Forbes reports that Microsoft provided the FBI with BitLocker encryption keys to unlock the laptops of Windows users accused of fraud in Guam. Investigators were looking into fraudulent use of funds from the island’s Covid unemployment assistance program, and served Microsoft with a warrant last year requesting keys for three computers encrypted with BitLocker. Forbes notes that this is the first known instance where Microsoft has given customers' encryption keys to law enforcement.
Microsoft spokesperson Charles Chamberlayne told Forbes that "the company receives around 20 requests for BitLocker keys per year and in many cases, the user has not stored their key in the cloud, making it impossible for Microsoft to assist." However, Chamberlayne said the company "does provide BitLocker recovery keys if it receives a valid legal order."
Chamberlayne added, "[C]ustomers can choose to store their encryption keys locally, in a location inaccessible to Microsoft, or in Microsoft’s cloud. We recognize that some customers prefer Microsoft’s cloud storage, so we can help recover their encryption key if needed. While key recovery offers convenience, it also carries a risk of unwanted access."

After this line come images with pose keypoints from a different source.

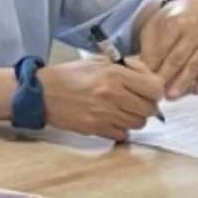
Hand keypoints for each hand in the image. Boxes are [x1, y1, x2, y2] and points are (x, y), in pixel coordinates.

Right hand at [37, 58, 163, 141]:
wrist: (41, 92)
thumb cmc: (69, 75)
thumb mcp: (98, 62)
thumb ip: (126, 68)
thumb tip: (149, 79)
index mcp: (114, 74)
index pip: (155, 87)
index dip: (156, 90)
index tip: (150, 90)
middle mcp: (112, 94)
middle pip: (150, 108)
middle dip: (147, 105)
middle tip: (136, 101)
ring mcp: (104, 114)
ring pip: (139, 123)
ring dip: (134, 118)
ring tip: (122, 110)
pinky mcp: (96, 129)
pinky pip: (123, 134)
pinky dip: (121, 129)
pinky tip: (111, 120)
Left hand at [139, 0, 197, 98]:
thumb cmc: (174, 20)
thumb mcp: (156, 26)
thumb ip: (149, 46)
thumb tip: (142, 71)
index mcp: (176, 22)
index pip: (161, 49)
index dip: (152, 67)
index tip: (143, 82)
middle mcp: (195, 30)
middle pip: (178, 58)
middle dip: (166, 77)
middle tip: (156, 94)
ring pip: (195, 65)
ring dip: (183, 83)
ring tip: (171, 96)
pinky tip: (197, 91)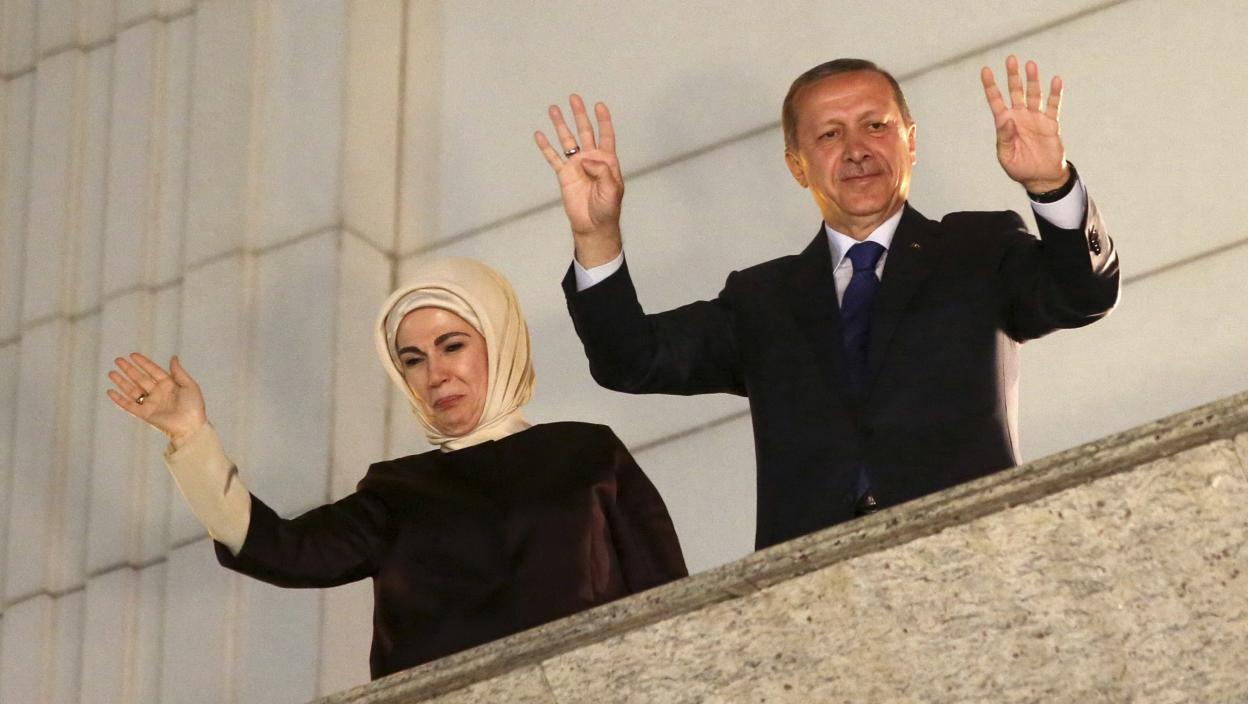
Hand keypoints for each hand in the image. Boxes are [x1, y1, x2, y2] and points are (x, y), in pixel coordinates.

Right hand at [106, 353, 206, 446]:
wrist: (190, 426)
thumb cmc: (194, 406)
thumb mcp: (189, 385)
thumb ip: (178, 372)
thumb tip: (173, 357)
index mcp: (169, 385)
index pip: (153, 371)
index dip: (143, 363)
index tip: (132, 355)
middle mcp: (158, 393)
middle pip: (140, 378)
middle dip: (129, 369)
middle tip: (117, 360)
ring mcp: (150, 403)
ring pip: (132, 390)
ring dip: (121, 382)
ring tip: (111, 372)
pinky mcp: (144, 414)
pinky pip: (128, 405)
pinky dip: (119, 399)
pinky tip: (110, 391)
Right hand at [535, 95, 623, 267]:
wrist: (593, 225)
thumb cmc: (607, 209)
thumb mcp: (612, 190)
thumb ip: (602, 172)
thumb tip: (586, 159)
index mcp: (606, 160)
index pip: (605, 135)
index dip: (603, 120)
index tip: (599, 105)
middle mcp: (591, 159)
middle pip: (584, 131)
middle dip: (579, 114)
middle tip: (574, 98)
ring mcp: (576, 166)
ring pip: (567, 140)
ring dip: (561, 125)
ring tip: (553, 109)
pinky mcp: (564, 175)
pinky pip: (553, 158)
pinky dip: (546, 147)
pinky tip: (540, 135)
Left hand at [981, 55, 1068, 192]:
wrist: (1042, 178)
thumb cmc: (1020, 168)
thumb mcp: (1006, 155)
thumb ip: (1004, 136)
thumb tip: (1007, 118)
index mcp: (1005, 123)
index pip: (996, 100)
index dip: (990, 86)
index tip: (985, 70)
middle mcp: (1020, 116)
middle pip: (1015, 91)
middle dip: (1013, 76)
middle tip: (1011, 59)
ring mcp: (1035, 118)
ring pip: (1033, 94)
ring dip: (1032, 80)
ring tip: (1030, 65)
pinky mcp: (1050, 123)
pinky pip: (1053, 105)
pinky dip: (1055, 93)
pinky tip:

Popular AI app exposes millions of users' chat messages.
Chat & Ask AI, one of the top AI apps in the Google Play and Apple App stores, exposed hundreds of millions of users’ private messages with the chatbot, 404 Media reports. An independent researcher found "a misconfiguration in the app’s usage of the mobile app development platform Google Firebase, which by default makes it easy for anyone to make themselves an 'authenticated' user who can access the app’s backend storage where in many instances user data is stored." The researcher was able to access 300 million messages from more than 25 million users, including extremely sensitive information that users discussed with the chatbot.
Codeway, the Turkish developer of Chat & Ask AI, fixed the issue within hours after the researcher disclosed the flaw. The company hasn't responded to 404 Media's request for a comment.
Threat actors continue to exploit months-old WinRAR flaw.
Google's Threat Intelligence Group (GTIG) warns of "widespread, active exploitation" of a WinRAR flaw (CVE-2025-8088) that received a patch in July 2025. GTIG says "government-backed threat actors linked to Russia and China, as well as financially motivated threat actors, continue to exploit this n-day across disparate operations." Attackers are exploiting the path traversal flaw to drop files in the Windows Startup folder in order to establish persistence.
SoundCloud breach affected nearly 30 million accounts.
Have I Been Pwned says a data breach disclosed by SoundCloud in December affected 29.8 million user accounts, representing approximately 20% of the music streaming platform's user base. The data included email addresses, names, usernames, avatars, follower and following counts, and, in some cases, users' countries.
BleepingComputer reports that the ShinyHunters criminal gang was behind the breach. The group tried to extort SoundCloud before publishing the stolen data online.